- INSTRUCTIONS TO FOLLOW
Turn the material, from its first line through the line containing "line at (1752, 790): dashed -> solid", both included, into a Markdown table with the columns "Row" and "Entry". Leave out any blank lines.

Data items:
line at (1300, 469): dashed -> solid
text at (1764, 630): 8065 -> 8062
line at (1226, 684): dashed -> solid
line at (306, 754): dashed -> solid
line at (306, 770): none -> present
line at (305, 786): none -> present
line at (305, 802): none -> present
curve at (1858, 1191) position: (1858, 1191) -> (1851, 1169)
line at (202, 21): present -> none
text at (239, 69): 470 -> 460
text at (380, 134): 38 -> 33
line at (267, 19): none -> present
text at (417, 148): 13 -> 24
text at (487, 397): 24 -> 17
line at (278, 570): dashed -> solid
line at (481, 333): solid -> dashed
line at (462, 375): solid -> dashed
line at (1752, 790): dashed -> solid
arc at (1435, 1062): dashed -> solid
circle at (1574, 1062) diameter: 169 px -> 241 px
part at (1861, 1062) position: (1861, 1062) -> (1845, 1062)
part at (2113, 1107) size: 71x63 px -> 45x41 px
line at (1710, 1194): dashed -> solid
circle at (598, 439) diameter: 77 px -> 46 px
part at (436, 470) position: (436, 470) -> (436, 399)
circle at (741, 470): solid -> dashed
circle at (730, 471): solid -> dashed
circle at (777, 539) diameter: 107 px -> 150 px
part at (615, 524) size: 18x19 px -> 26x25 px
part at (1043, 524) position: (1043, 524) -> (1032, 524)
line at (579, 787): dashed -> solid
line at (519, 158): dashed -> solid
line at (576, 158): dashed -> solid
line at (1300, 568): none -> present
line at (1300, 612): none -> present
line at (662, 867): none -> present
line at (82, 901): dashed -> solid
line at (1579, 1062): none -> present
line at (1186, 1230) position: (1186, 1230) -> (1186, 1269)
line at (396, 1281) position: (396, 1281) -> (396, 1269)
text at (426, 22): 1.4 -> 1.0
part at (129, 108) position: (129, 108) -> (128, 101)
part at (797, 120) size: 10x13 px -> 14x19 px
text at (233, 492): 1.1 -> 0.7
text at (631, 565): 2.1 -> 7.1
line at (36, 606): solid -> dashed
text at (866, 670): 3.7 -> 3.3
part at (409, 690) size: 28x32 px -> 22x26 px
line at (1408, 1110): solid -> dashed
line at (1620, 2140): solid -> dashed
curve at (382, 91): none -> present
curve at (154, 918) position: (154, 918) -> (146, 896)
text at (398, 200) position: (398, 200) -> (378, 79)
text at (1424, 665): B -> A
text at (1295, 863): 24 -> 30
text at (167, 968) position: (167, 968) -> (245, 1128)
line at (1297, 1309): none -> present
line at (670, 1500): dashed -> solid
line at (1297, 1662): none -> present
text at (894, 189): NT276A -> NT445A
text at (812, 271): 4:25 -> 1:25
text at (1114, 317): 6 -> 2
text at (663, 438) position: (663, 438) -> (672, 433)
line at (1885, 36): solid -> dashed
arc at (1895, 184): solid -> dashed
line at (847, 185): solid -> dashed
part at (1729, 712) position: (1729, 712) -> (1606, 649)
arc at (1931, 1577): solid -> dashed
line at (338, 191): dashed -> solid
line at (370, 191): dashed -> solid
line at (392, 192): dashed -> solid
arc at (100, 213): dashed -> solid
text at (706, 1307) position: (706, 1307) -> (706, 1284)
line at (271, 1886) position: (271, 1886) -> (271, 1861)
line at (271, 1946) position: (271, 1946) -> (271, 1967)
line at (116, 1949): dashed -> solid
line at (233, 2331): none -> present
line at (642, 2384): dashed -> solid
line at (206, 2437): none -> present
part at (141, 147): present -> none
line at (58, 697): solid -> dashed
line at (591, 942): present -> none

- TASK ANSWER
| Row | Entry |
|---|---|
| 1 | line at (1300, 469): dashed -> solid |
| 2 | text at (1764, 630): 8065 -> 8062 |
| 3 | line at (1226, 684): dashed -> solid |
| 4 | line at (306, 754): dashed -> solid |
| 5 | line at (306, 770): none -> present |
| 6 | line at (305, 786): none -> present |
| 7 | line at (305, 802): none -> present |
| 8 | curve at (1858, 1191) position: (1858, 1191) -> (1851, 1169) |
| 9 | line at (202, 21): present -> none |
| 10 | text at (239, 69): 470 -> 460 |
| 11 | text at (380, 134): 38 -> 33 |
| 12 | line at (267, 19): none -> present |
| 13 | text at (417, 148): 13 -> 24 |
| 14 | text at (487, 397): 24 -> 17 |
| 15 | line at (278, 570): dashed -> solid |
| 16 | line at (481, 333): solid -> dashed |
| 17 | line at (462, 375): solid -> dashed |
| 18 | line at (1752, 790): dashed -> solid |